City Beat

Sacramento aims to attract marina customers with new plan

Sacramento officials hope a new plan will bring more bustle to the city’s too-quiet marina in Miller Park.

The City Council on Tuesday approved a new business plan for the facility on the banks of the Sacramento River that includes a 15 percent reduction in slip rental rates and investments in the marina’s grounds. The plan will also allow the city to enter into a more favorable debt payoff schedule for loans it took out from the state’s Department of Boating and Waterways.

“We want to get back to basics by valuing our customers,” city Public Works Director Jerry Way told the City Council. “We want to create an experience that people are truly going to enjoy.”

Nestled among 57 picturesque acres just south of downtown, the marina suffered during the recession. After years of waiting lists and high occupancy rates, less than half the 475 slips in the marina are currently filled.

In an attempt to lure back customers, the city will reduce rates and spruce up the marina grounds. Rates will range from $211 a month for a 25-foot uncovered slip to $624 for a 50-foot spot.

The city also plans to build a second restroom in the northern part of the marina and rehab the existing bathroom near the boat launch. Boaters and city officials have also called for added security in the docking and parking areas, shaded picnic areas, improved landscaping and fish-cleaning stations.

Loan payments to the state – which helped finance a multistage renovation of the docks – would be reduced from roughly $1 million a year to $521,226 beginning this August.

Councilman Steve Hansen, whose district includes the marina, said the new business plan would place the facility “on far better footing.” He said he has heard from many boaters about security concerns and asked the city to form a group of marina members to provide regular feedback on the planned changes.

“I believe it’s a beautiful marina and I would like to see it utilized to its complete potential,” said Catherine Walden, a boater for 15 years who told the council she no longer keeps her boat at the city marina because of the cost. “I do think upgrades would be helpful.”

Bob Chase, another former marina tenant, told the council the city should explore a long-discussed concept of developing Miller Park with housing or entertainment venues.

“That could turn it into the most desirable marina in Northern California,” he said.

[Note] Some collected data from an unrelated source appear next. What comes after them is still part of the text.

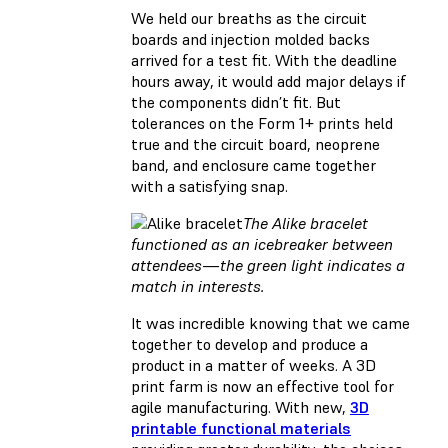
We held our breaths as the circuit
boards and injection molded backs
arrived for a test fit. With the deadline
hours away, it would add major delays if
the components didn’t fit. But
tolerances on the Form 1+ prints held
true and the circuit board, neoprene
band, and enclosure came together
with a satisfying snap.
The Alike bracelet
functioned as an icebreaker between
attendees — the green light indicates a
match in interests.
It was incredible knowing that we came
together to develop and produce a
product in a matter of weeks. A 3D
print farm is now an effective tool for
agile manufacturing. With new,
3D
printable functional materials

Way said the city has “entertained a couple of meetings in the last six months about opportunities” to redevelop the park. Councilman Kevin McCarty said proposals came to the city nearly 10 years ago, but failed to materialize.

“I think it’s a fabulous idea and opportunity,” McCarty said. “It really is an asset that we always say we should look for other opportunities to do more with. Why not? It makes sense.”